Description of the task: The required result is a copy of each line below in which "pressure" appears.
(Stored data)
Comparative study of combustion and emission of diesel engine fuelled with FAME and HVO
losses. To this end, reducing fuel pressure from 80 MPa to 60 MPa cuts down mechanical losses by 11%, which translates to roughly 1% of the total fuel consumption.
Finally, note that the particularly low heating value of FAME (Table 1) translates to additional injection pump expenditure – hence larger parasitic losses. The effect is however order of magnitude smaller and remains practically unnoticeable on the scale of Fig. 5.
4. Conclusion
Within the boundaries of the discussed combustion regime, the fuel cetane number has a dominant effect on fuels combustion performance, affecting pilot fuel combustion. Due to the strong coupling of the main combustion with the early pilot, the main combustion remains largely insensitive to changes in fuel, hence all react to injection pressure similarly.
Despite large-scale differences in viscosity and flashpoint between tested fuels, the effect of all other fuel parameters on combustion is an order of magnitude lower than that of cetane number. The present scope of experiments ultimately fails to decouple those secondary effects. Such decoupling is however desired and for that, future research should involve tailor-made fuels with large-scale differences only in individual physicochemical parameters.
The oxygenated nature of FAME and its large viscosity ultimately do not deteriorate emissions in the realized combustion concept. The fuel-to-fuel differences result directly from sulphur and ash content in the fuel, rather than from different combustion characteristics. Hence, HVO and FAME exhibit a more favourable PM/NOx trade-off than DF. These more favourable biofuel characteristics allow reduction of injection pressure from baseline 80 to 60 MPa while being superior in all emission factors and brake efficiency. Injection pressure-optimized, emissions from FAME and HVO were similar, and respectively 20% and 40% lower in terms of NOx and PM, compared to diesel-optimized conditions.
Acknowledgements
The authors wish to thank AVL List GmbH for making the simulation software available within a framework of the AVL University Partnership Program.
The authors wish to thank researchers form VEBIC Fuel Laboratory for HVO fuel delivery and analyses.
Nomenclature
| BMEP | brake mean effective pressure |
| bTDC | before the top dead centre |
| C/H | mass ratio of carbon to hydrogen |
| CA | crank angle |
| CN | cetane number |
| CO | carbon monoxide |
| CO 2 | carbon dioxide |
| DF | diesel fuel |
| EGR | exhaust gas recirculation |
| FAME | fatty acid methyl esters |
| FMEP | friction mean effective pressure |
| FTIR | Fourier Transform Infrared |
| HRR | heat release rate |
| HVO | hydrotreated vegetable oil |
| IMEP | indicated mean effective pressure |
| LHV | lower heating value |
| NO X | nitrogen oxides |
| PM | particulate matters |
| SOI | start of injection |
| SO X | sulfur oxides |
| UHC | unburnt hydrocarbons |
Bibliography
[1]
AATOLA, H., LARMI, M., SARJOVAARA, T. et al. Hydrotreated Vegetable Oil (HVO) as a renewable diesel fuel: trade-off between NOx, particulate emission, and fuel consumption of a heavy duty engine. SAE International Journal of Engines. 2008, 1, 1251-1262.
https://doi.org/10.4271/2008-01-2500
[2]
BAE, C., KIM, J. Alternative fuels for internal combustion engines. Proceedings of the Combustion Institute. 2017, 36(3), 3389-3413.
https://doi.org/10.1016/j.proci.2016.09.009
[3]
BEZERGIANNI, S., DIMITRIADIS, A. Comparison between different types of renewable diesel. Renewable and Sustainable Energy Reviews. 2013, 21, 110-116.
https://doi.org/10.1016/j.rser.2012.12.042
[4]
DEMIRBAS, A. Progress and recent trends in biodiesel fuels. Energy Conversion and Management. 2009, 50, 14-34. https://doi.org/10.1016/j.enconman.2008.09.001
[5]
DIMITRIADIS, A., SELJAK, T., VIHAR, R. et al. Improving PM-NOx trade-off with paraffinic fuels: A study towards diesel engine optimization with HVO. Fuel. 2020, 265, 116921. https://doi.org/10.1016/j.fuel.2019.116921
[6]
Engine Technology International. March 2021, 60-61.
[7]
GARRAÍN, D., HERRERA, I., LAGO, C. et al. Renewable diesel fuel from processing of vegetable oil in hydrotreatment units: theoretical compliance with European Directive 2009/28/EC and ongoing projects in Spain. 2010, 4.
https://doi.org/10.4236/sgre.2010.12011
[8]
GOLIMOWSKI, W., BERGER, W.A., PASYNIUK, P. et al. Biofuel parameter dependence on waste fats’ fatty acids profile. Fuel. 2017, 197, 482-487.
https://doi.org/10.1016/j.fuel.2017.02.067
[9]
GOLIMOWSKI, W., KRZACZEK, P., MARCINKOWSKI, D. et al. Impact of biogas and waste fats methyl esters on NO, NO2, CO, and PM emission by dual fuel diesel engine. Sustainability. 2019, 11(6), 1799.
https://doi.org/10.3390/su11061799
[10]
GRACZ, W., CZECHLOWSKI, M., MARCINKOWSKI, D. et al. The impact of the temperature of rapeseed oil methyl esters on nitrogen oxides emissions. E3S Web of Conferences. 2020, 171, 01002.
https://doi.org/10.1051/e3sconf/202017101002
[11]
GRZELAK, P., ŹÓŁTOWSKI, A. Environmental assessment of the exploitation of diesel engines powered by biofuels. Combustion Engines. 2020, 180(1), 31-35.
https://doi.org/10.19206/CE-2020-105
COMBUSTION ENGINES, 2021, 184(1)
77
(End Stored data)
Task output:
losses. To this end, reducing fuel pressure from 80 MPa to 60 MPa cuts down mechanical losses by 11%, which translates to roughly 1% of the total fuel consumption.
Within the boundaries of the discussed combustion regime, the fuel cetane number has a dominant effect on fuels combustion performance, affecting pilot fuel combustion. Due to the strong coupling of the main combustion with the early pilot, the main combustion remains largely insensitive to changes in fuel, hence all react to injection pressure similarly.
The oxygenated nature of FAME and its large viscosity ultimately do not deteriorate emissions in the realized combustion concept. The fuel-to-fuel differences result directly from sulphur and ash content in the fuel, rather than from different combustion characteristics. Hence, HVO and FAME exhibit a more favourable PM/NOx trade-off than DF. These more favourable biofuel characteristics allow reduction of injection pressure from baseline 80 to 60 MPa while being superior in all emission factors and brake efficiency. Injection pressure-optimized, emissions from FAME and HVO were similar, and respectively 20% and 40% lower in terms of NOx and PM, compared to diesel-optimized conditions.
| BMEP | brake mean effective pressure |
| FMEP | friction mean effective pressure |
| IMEP | indicated mean effective pressure |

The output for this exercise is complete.